Exercise requirements: Put the items, from the first line through the line containing "Dot at: (138, 248)", into a Markdown table with the columns Row and Line, numbering each row and leaving out blank lines.

Data entries:
**********

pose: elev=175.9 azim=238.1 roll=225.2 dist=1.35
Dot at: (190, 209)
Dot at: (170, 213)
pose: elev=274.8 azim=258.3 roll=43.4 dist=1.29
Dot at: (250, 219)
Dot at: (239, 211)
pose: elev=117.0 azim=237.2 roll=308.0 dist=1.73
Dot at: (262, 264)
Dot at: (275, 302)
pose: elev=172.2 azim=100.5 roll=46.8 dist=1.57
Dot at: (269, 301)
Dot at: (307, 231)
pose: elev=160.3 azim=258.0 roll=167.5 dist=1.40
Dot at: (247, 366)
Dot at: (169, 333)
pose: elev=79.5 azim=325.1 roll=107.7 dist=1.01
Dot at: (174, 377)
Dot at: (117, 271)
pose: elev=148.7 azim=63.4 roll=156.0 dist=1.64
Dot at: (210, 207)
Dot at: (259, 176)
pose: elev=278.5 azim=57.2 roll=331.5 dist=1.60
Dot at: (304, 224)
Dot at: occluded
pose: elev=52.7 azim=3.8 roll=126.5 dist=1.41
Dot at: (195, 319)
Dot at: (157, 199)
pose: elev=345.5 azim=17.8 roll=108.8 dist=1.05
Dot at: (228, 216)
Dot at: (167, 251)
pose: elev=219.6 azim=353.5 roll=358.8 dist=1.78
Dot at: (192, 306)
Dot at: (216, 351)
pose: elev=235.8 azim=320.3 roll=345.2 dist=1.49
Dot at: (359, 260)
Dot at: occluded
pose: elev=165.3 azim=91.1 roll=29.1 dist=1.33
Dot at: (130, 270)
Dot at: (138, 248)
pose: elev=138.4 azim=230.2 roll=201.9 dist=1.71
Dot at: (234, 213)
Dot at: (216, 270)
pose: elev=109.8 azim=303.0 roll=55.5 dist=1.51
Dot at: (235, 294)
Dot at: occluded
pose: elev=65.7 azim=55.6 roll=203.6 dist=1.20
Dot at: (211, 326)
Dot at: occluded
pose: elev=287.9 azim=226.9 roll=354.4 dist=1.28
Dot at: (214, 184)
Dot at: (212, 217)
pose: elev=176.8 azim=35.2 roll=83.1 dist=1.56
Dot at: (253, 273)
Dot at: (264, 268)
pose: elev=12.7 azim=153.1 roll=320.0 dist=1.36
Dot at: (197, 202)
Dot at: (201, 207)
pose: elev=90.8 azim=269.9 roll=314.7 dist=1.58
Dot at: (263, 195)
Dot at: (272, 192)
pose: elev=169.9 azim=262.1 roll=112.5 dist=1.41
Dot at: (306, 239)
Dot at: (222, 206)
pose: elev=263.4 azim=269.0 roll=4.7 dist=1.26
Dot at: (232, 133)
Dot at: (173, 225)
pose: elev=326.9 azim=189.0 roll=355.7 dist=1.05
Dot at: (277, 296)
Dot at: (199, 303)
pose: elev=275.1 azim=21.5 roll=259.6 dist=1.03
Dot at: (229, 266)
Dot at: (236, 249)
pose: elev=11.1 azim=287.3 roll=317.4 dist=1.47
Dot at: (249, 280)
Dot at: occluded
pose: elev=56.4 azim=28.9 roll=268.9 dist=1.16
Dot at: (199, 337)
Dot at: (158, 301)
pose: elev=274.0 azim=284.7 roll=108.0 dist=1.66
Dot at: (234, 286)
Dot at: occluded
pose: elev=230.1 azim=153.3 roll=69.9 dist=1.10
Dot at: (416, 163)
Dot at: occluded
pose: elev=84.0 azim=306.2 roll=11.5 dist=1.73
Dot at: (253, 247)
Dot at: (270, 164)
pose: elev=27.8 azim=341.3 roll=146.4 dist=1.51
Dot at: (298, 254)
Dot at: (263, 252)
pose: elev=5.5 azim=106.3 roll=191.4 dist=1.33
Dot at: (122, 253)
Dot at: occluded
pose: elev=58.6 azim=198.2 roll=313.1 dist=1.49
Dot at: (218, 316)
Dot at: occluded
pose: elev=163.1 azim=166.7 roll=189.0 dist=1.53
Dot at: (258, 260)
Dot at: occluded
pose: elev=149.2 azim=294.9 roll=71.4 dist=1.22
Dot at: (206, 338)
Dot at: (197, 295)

**********

Solution to the problem:
| Row | Line |
|---|---|
| 1 | pose: elev=175.9 azim=238.1 roll=225.2 dist=1.35 |
| 2 | Dot at: (190, 209) |
| 3 | Dot at: (170, 213) |
| 4 | pose: elev=274.8 azim=258.3 roll=43.4 dist=1.29 |
| 5 | Dot at: (250, 219) |
| 6 | Dot at: (239, 211) |
| 7 | pose: elev=117.0 azim=237.2 roll=308.0 dist=1.73 |
| 8 | Dot at: (262, 264) |
| 9 | Dot at: (275, 302) |
| 10 | pose: elev=172.2 azim=100.5 roll=46.8 dist=1.57 |
| 11 | Dot at: (269, 301) |
| 12 | Dot at: (307, 231) |
| 13 | pose: elev=160.3 azim=258.0 roll=167.5 dist=1.40 |
| 14 | Dot at: (247, 366) |
| 15 | Dot at: (169, 333) |
| 16 | pose: elev=79.5 azim=325.1 roll=107.7 dist=1.01 |
| 17 | Dot at: (174, 377) |
| 18 | Dot at: (117, 271) |
| 19 | pose: elev=148.7 azim=63.4 roll=156.0 dist=1.64 |
| 20 | Dot at: (210, 207) |
| 21 | Dot at: (259, 176) |
| 22 | pose: elev=278.5 azim=57.2 roll=331.5 dist=1.60 |
| 23 | Dot at: (304, 224) |
| 24 | Dot at: occluded |
| 25 | pose: elev=52.7 azim=3.8 roll=126.5 dist=1.41 |
| 26 | Dot at: (195, 319) |
| 27 | Dot at: (157, 199) |
| 28 | pose: elev=345.5 azim=17.8 roll=108.8 dist=1.05 |
| 29 | Dot at: (228, 216) |
| 30 | Dot at: (167, 251) |
| 31 | pose: elev=219.6 azim=353.5 roll=358.8 dist=1.78 |
| 32 | Dot at: (192, 306) |
| 33 | Dot at: (216, 351) |
| 34 | pose: elev=235.8 azim=320.3 roll=345.2 dist=1.49 |
| 35 | Dot at: (359, 260) |
| 36 | Dot at: occluded |
| 37 | pose: elev=165.3 azim=91.1 roll=29.1 dist=1.33 |
| 38 | Dot at: (130, 270) |
| 39 | Dot at: (138, 248) |